- _WHAT TO PRODUCE_:
Take the listing below and write it out again exactly, skipping any picture that it holds.

- _DATA SHOWN_:
▼▼▼

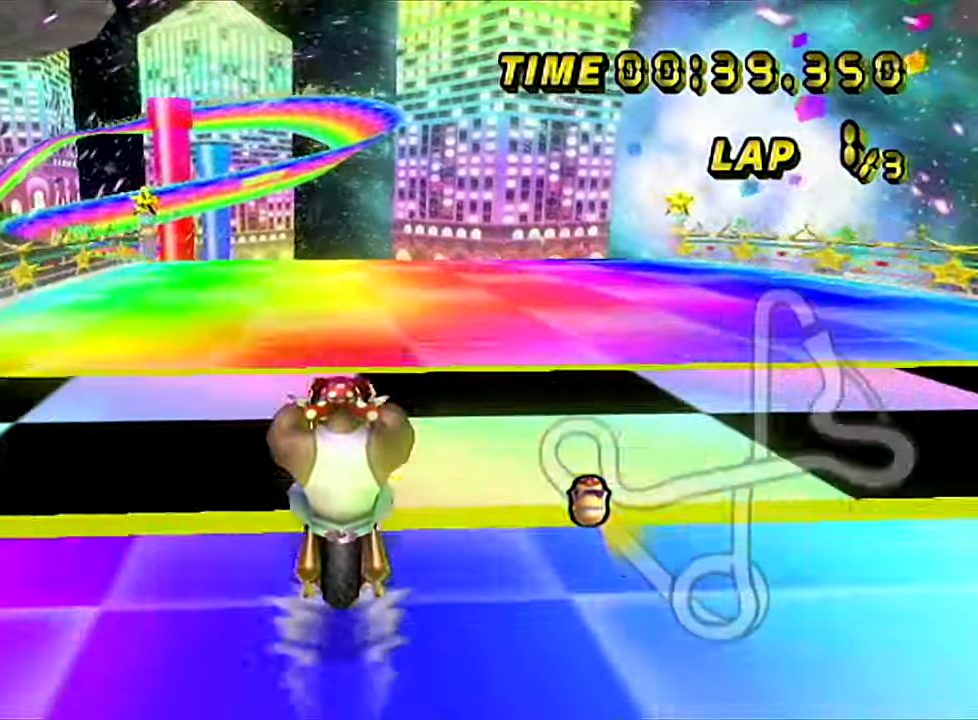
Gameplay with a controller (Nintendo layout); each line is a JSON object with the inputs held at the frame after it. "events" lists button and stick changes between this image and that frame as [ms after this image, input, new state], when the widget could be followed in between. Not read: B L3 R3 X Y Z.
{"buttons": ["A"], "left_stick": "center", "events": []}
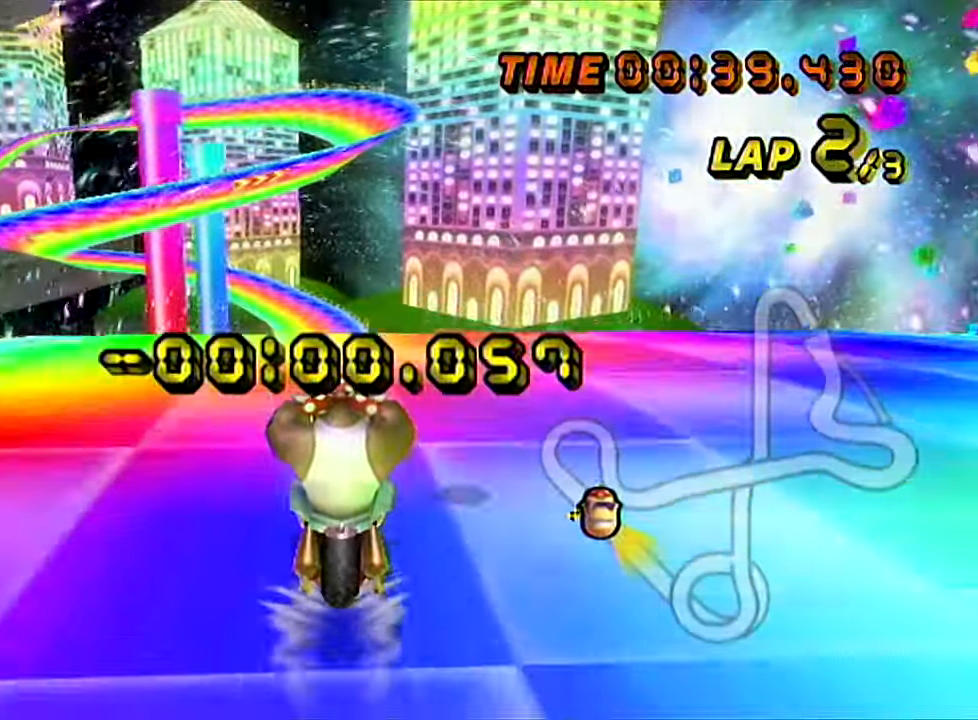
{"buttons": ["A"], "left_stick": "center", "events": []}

▲▲▲

- _TASK ANSWER_:
Gameplay with a controller (Nintendo layout); each line is a JSON object with the inputs held at the frame after it. "events" lists button and stick changes between this image and that frame as [ms after this image, input, new state], when the widget could be followed in between. Not read: B L3 R3 X Y Z.
{"buttons": ["A"], "left_stick": "center", "events": []}
{"buttons": ["A"], "left_stick": "center", "events": []}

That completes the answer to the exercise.